- Trade advertisement
- Directed by: Lupino Lane
- Written by: Anthony Asquith Frank Miller Herbert Sargent Con West
- Produced by: John Maxwell
- Starring: Albert Burdon Renee Gadd Molly Lamont
- Cinematography: Jack E. Cox Bryan Langley
- Edited by: E.B. Jarvis
- Music by: Idris Lewis
- Production company: British International Pictures
- Distributed by: Wardour Films
- Release date: 10 July 1933;
- Running time: 73 minutes
- Country: United Kingdom
- Language: English

= Letting in the Sunshine =

1933 film

Letting in the Sunshine is a 1933 British comedy crime film directed by Lupino Lane and starring Albert Burdon, Renee Gadd and Molly Lamont. It was written by Anthony Asquith, Frank Miller, Herbert Sargent and Con West. The film was made by British International Pictures at Elstree Studios with sets designed by the art director David Rawnsley. The theme song "Letting in the Sunshine" was written by Noel Gay.

==Synopsis==
A window cleaner and his housemaid girlfriend try to thwart a gang's plan to steal a valuable necklace during a society dance.

==Cast==
- Albert Burdon as Nobby Green
- Renee Gadd as Jane
- Molly Lamont as Lady Anne
- Henry Mollison as Duvine
- Herbert Langley as foreman
- Eric Le Fre as Bill
- Ethel Warwick as housekeeper
- Syd Crossley as Jenkyns
- Toni Edgar-Bruce as Lady Warminster

== Reception ==
Kine Weekly wrote: "The story is of the lightest texture, but it leads to a brisk succession of knockabout situations and clever pantomimics which register through the resourceful fooling of Albert Burdon, who plays a hectic part. The easy entertainment is put over with ingenious elaboration, and the film has ail the essentials uf a safe comedy bet for the masses."

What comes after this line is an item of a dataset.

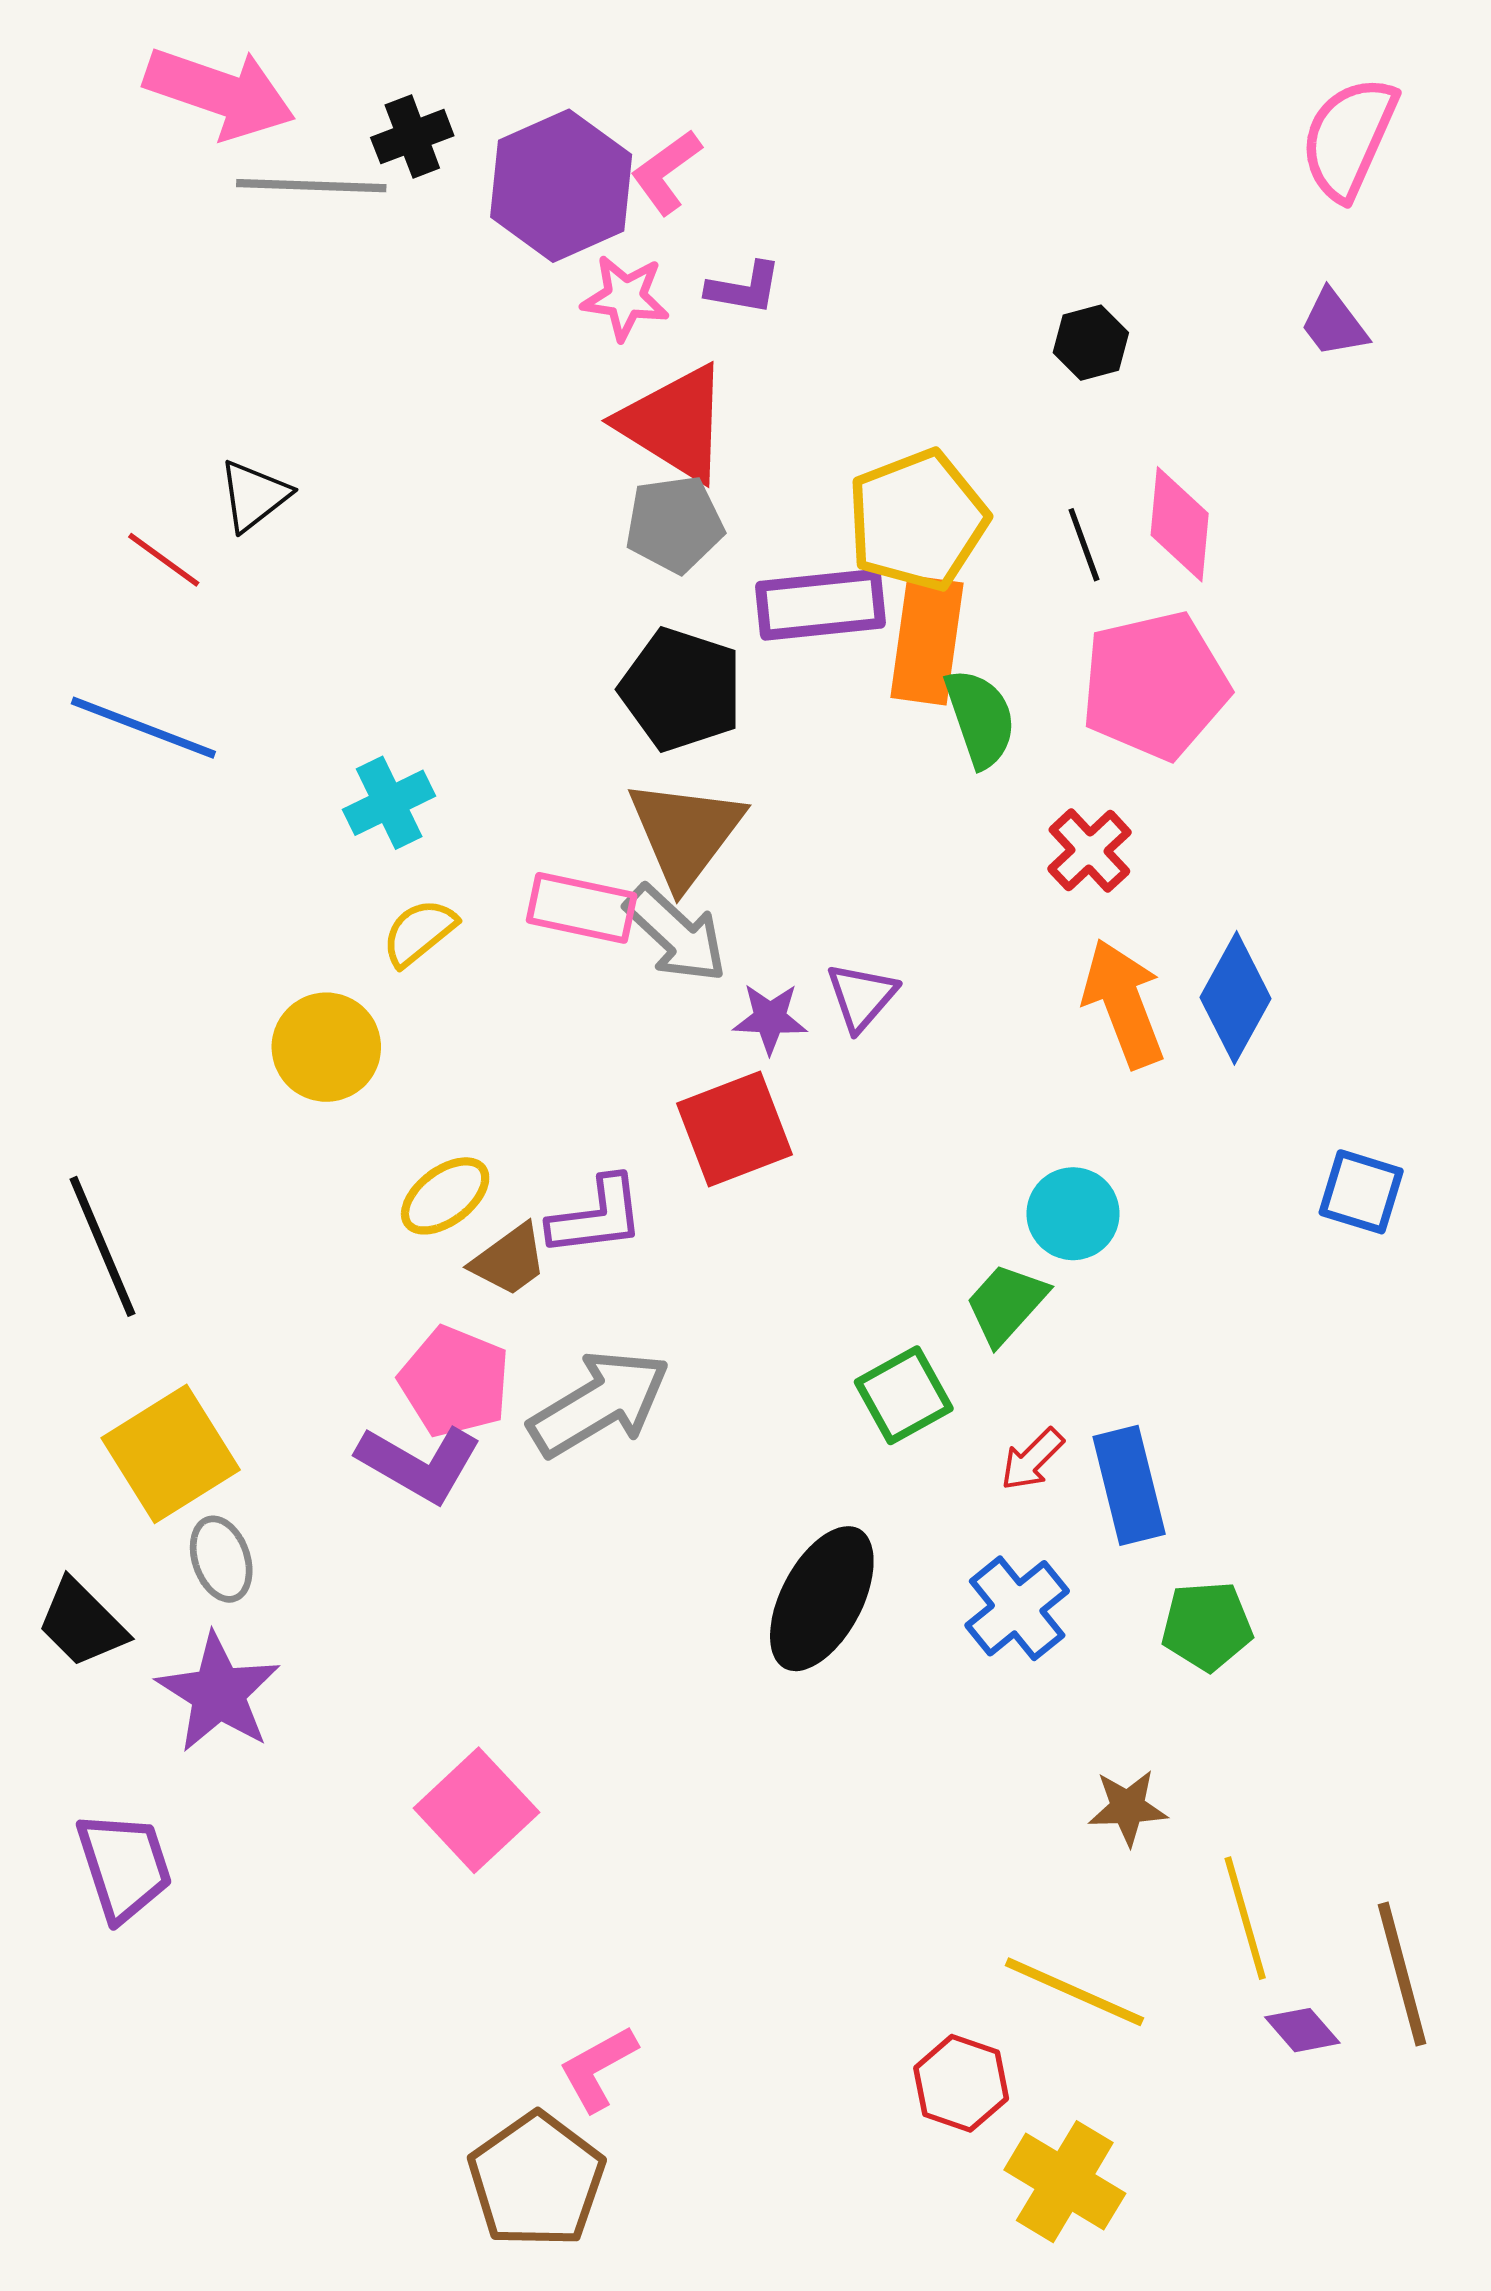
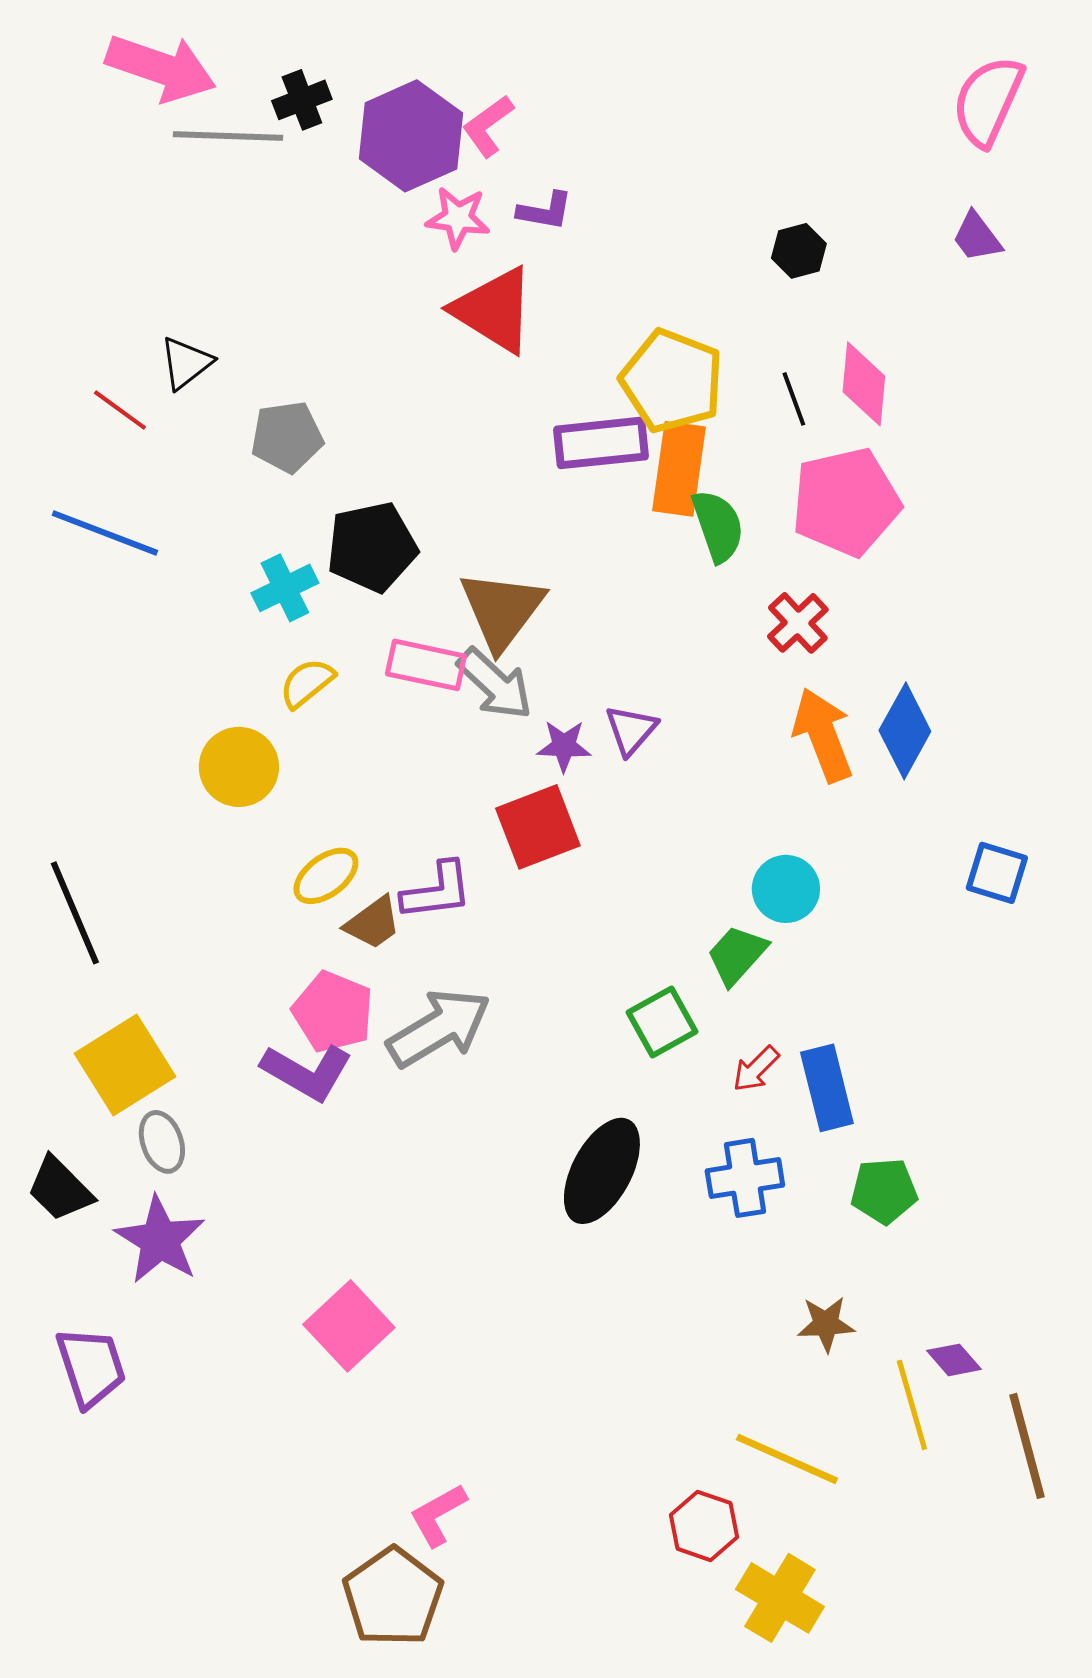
yellow pentagon: (917, 520) -> (672, 381), turned -30
gray pentagon: (674, 524) -> (287, 437), moved
black pentagon: (681, 689) -> (372, 547), moved, turned -30
blue cross: (1017, 1608) -> (745, 1178), turned 30
purple diamond: (1302, 2030) -> (954, 1360), moved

The Daily Film Renter wrote: "Wild knockabout slapstick, with Albert Burdon getting the laughs on painter's 'cradle' high above street, agile acrobatics on trick roof, and diverting antics at masquerade ball. Tuneful song number. Good robust fare for popular halls."

Variety wrote: "Picture has as many knockabout, breakaway, vampire, pratfalls, terpsichorean and mechanical stunts as can possibly be crowded into this much footage. But with a diminutive, mugging, low comedian prancing, cavorting and dancing with an extremely pretty and shapely ingenue, ably supported by innumerable feeders, there are so many laughs they can't be counted. The West End may not think this one carries enough weight, but for provincial and neighbcrhood booking it has all the earmarks of success."